Polizei im Saarland wächst ab 2022 wieder

Kostenpflichtiger Inhalt: Nach Jahren des Stellenabbaus : Polizei im Saarland wächst ab 2022 wieder

2020/21 erreicht die Saar-Polizei personell ihre Talsohle. Danach soll es wieder aufwärts gehen. Die Beamten dafür sind bereits in der Ausbildung.

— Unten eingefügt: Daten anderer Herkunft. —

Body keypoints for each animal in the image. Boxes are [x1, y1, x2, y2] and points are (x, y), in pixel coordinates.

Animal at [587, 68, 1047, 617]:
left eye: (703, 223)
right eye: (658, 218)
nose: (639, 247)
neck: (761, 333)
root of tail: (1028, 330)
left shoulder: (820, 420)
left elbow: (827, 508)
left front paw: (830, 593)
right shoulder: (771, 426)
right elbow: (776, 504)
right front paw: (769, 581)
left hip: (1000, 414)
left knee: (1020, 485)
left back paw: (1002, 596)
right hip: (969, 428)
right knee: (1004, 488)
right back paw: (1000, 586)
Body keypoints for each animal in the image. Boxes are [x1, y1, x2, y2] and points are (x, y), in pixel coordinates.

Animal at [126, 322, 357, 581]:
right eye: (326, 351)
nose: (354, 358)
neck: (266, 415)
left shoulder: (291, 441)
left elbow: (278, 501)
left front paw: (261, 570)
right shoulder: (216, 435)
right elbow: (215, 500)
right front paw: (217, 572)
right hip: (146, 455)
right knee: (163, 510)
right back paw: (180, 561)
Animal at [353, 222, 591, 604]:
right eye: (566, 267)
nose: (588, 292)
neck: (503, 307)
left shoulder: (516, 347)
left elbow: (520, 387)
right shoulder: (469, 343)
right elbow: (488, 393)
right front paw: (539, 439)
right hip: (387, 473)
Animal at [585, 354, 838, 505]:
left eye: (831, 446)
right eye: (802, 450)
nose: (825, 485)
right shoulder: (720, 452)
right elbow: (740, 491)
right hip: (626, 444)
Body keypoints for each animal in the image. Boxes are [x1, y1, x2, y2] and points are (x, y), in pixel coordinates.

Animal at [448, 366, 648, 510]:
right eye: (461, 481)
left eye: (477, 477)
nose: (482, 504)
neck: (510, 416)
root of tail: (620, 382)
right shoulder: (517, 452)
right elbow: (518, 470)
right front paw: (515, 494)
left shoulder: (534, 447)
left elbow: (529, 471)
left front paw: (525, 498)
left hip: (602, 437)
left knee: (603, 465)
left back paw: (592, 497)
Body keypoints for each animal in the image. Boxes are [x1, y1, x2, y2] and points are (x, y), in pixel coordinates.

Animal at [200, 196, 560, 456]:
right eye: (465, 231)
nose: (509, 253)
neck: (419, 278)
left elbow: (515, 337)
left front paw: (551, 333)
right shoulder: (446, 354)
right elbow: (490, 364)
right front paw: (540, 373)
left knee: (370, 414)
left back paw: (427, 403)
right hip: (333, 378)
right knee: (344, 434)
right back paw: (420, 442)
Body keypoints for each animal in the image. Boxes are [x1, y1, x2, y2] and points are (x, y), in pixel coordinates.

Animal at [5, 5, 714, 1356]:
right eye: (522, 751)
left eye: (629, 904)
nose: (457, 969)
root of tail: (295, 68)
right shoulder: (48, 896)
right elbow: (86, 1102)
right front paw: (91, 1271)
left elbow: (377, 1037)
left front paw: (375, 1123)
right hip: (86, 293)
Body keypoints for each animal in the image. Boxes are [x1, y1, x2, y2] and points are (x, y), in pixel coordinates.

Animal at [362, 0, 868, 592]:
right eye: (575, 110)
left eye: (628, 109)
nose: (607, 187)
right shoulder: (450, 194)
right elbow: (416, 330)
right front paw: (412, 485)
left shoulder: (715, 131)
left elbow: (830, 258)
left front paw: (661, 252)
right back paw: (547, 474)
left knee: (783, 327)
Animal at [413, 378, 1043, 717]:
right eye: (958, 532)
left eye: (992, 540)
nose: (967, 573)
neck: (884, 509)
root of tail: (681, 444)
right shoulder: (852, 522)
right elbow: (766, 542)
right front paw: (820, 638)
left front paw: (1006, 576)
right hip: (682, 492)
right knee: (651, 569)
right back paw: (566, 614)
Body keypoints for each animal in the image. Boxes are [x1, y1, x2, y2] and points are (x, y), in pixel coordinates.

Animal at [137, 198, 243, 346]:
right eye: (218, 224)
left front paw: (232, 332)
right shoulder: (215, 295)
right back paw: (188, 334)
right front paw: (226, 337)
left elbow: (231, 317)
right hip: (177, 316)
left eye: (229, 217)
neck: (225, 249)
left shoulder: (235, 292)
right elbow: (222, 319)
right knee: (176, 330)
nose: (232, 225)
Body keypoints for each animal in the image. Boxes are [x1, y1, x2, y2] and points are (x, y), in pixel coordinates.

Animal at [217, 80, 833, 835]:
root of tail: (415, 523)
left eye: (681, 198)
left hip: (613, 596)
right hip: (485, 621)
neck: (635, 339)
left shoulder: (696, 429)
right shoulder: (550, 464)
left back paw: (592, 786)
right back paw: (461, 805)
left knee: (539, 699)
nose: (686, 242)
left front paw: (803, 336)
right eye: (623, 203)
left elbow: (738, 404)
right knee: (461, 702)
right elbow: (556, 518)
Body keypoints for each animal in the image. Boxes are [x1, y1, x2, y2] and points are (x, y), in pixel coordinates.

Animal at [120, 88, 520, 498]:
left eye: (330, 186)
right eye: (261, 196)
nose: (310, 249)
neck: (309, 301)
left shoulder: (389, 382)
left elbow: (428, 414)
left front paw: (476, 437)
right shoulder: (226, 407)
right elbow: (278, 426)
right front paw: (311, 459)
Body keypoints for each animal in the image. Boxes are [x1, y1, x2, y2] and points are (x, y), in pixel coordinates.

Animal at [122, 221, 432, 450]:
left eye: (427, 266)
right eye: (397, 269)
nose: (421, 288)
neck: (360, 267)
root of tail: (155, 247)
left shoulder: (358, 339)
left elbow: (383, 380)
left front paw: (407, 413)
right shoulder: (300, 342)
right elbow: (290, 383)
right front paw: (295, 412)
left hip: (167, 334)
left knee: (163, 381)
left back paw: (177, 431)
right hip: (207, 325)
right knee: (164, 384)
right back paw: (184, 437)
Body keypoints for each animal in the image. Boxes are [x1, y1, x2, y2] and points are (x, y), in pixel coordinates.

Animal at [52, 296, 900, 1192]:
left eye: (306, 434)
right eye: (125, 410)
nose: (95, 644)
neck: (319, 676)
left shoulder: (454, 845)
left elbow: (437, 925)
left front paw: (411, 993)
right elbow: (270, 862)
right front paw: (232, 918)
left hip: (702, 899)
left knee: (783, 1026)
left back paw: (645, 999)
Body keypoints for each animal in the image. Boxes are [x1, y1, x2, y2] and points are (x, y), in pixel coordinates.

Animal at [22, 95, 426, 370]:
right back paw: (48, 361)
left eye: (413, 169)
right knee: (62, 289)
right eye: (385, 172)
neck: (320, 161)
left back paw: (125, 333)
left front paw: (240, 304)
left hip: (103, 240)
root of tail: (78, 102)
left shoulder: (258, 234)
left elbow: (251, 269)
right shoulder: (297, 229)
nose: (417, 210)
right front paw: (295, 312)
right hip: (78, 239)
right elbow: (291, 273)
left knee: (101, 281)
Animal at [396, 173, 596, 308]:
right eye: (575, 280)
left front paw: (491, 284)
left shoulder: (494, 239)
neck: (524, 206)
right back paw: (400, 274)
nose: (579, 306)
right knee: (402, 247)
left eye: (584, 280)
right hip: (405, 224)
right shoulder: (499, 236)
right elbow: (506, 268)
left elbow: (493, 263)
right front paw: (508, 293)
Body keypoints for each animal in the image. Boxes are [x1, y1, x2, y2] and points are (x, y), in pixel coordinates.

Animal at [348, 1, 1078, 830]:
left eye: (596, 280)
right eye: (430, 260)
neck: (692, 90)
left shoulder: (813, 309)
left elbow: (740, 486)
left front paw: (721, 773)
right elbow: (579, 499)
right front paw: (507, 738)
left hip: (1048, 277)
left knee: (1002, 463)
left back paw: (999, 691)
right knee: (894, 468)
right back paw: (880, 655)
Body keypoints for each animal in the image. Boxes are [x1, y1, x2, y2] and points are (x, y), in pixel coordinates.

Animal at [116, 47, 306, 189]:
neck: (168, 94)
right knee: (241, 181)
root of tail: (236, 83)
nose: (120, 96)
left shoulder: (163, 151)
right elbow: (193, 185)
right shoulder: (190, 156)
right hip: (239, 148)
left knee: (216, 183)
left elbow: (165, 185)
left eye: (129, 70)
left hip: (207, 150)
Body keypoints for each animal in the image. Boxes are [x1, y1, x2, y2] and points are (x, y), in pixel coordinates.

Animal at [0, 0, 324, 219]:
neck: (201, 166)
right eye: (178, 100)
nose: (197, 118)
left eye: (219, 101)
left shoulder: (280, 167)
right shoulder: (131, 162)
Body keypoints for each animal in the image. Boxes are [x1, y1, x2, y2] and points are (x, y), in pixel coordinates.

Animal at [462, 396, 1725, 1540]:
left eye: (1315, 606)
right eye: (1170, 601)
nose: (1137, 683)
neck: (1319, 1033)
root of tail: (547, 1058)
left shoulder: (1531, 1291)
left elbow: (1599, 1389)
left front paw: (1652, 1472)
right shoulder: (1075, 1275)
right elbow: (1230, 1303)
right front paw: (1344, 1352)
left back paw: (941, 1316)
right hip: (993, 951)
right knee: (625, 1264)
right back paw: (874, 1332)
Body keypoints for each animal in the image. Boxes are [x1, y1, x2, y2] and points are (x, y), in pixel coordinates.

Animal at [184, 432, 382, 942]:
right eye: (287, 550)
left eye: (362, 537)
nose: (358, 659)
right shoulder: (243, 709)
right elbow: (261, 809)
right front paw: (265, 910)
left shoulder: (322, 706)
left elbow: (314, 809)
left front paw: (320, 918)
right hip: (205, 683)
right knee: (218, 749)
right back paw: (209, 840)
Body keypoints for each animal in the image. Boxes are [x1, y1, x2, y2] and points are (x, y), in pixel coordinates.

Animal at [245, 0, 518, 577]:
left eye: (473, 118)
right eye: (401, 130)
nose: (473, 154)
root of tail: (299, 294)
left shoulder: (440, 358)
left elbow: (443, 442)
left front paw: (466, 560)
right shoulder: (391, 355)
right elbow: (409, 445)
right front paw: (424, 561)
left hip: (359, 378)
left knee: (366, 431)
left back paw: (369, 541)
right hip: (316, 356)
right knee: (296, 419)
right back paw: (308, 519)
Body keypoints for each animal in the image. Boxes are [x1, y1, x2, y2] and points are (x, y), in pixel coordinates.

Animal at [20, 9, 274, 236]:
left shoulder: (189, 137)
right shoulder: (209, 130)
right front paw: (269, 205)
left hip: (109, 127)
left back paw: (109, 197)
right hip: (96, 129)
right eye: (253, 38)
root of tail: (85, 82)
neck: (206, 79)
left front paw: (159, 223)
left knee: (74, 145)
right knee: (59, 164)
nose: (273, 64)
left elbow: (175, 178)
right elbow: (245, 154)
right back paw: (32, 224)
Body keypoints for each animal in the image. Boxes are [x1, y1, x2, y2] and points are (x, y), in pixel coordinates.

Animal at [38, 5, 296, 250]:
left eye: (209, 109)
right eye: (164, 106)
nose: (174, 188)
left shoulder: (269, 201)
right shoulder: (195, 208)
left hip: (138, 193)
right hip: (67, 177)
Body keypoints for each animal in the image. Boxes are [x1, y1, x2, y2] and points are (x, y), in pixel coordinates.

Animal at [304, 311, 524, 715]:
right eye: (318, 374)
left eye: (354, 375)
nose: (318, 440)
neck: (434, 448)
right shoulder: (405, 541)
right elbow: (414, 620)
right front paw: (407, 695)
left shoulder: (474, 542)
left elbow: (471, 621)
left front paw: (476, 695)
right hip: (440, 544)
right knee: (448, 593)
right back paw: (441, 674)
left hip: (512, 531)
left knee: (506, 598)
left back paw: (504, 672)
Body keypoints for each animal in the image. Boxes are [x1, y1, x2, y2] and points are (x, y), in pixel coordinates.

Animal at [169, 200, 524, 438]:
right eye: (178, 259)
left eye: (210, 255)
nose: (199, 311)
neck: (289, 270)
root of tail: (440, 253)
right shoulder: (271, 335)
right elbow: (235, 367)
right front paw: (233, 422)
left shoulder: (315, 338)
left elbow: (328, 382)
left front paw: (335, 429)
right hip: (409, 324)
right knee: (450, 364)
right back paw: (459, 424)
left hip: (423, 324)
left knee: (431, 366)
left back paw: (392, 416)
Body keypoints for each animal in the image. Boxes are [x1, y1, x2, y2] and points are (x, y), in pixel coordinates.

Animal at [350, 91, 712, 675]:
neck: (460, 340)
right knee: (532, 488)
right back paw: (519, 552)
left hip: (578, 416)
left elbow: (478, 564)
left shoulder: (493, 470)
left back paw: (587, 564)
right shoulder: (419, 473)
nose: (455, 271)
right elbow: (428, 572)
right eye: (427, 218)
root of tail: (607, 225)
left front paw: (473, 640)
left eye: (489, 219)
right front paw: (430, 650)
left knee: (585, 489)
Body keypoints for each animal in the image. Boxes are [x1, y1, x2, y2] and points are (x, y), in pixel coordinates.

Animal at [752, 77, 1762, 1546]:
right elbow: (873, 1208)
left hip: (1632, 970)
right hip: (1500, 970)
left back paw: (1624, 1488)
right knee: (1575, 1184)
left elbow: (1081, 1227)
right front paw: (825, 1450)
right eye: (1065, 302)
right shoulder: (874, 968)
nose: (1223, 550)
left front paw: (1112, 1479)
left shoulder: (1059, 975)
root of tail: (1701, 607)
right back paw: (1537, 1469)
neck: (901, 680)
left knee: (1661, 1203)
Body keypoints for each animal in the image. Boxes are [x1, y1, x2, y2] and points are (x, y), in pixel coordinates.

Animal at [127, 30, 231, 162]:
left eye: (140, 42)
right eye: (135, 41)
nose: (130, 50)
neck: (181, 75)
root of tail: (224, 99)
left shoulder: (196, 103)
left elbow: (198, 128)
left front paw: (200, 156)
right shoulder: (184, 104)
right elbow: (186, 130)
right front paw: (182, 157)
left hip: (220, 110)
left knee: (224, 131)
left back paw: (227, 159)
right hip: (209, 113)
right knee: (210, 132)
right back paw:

Nach jahrelangem Stellenabbau zeichnet sich bei der saarländischen Polizei für die nächsten Jahre eine Entspannung der angespannten Personalsituation ab. Vom Jahr 2022 an wächst der Personalkörper wieder, und zwar um mehr als 100 Beamte bis zum Jahr 2025 (siehe Grafik). Das zeigten die Personalplanungen im Landespolizeipräsidium. Der Aufwuchs ist eine Folge der im vorigen Jahr beschlossenen Erhöhung der Einstellungszahlen. Landespolizeipräsident Norbert Rupp und sein Stellvertreter Hugo Müller sprechen von einem „deutlichen Personalaufbau“. Die Polizeigewerkschaften fordern aber eine deutliche stärkere Aufstockung der Polizei.

Das personelle Plus lässt sich bereits heute prognostizieren, weil die Beamten, die ab 2022 in den Dienst treten werden, heute bereits in der Ausbildung sind. Zum anderen ist die Zahl der Ruhestandsversetzungen absehbar. Hier kann es aber zu Abweichungen von der Personalplanung kommen – ebenso wie bei der Zahl der  nur äußerst schwer kalkulierbaren Abgänge durch Entlassung, Wechsel in ein anderes Bundesland oder Tod.

Für die Polizei war 2010 von der Landesregierung ein Abbau von 300 Stellen (etwa zehn Prozent) bis 2020 beschlossen worden, der später auf 270 Stellen bis 2021 abgemildert wurde. Diese Kürzung sollte dabei helfen, die Schuldenbremse einzuhalten. Die personelle Talsohle, die 2020/21 erreicht sein wird, stelle „angesichts einer qualitativ und quantitativ eher steigenden Aufgabenlinie eine echte Herausforderung dar“, so Rupp und Müller. Daneben erschwerten auch der vorgezogene Ruhestand älterer Beamter, Elternzeit oder Teilzeit die Personalplanung. Mit den beiden Reformen der Jahre 2012 und 2018 sowie der Schaffung der operativen Einheiten OPE im Jahr 2017 halten Rupp und Müller diese Herausforderungen aber für zu bewältigen.

Die Personalstärke der Polizei im Überblick. Foto: SZ/Steffen, Michael

Um die Beamten zu entlasten, hatte die Landesregierung einen Polizeilichen Ordnungsdienst (POD) eingerichtet und verstärkt auf  tarifbeschäftigte  Ermittlungsassistenten gesetzt. Zudem können Beamte ihre Ruhestandsversetzung auf Antrag hinausschieben.

Die Gewerkschaften im Polizeibereich machen sich für die Einstellung von mehreren hundert Beamten zusätzlich stark. In den letzten 25 Jahren hätten die Landesregierungen der Ministerpräsidenten Oskar Lafontaine (damals SPD, heute Linke) und Annegret Kramp-Karrenbauer (CDU) in der Polizei annähernd jede dritte Stelle abgebaut, hatte die Gewerkschaft der Polizei (GdP) berechnet. Die saarländische Polizei habe in dieser Zeit 1000 Polizeivollzugsbeamte verloren. Die Arbeitsbelastung sei deutlich gestiegen.

Hingegen verwies das Finanzministerium in der Vergangenheit darauf, dass die Personalausstattung der Polizei je 1000 Einwohner im Saarland höher als in allen anderen westdeutschen Flächenländern.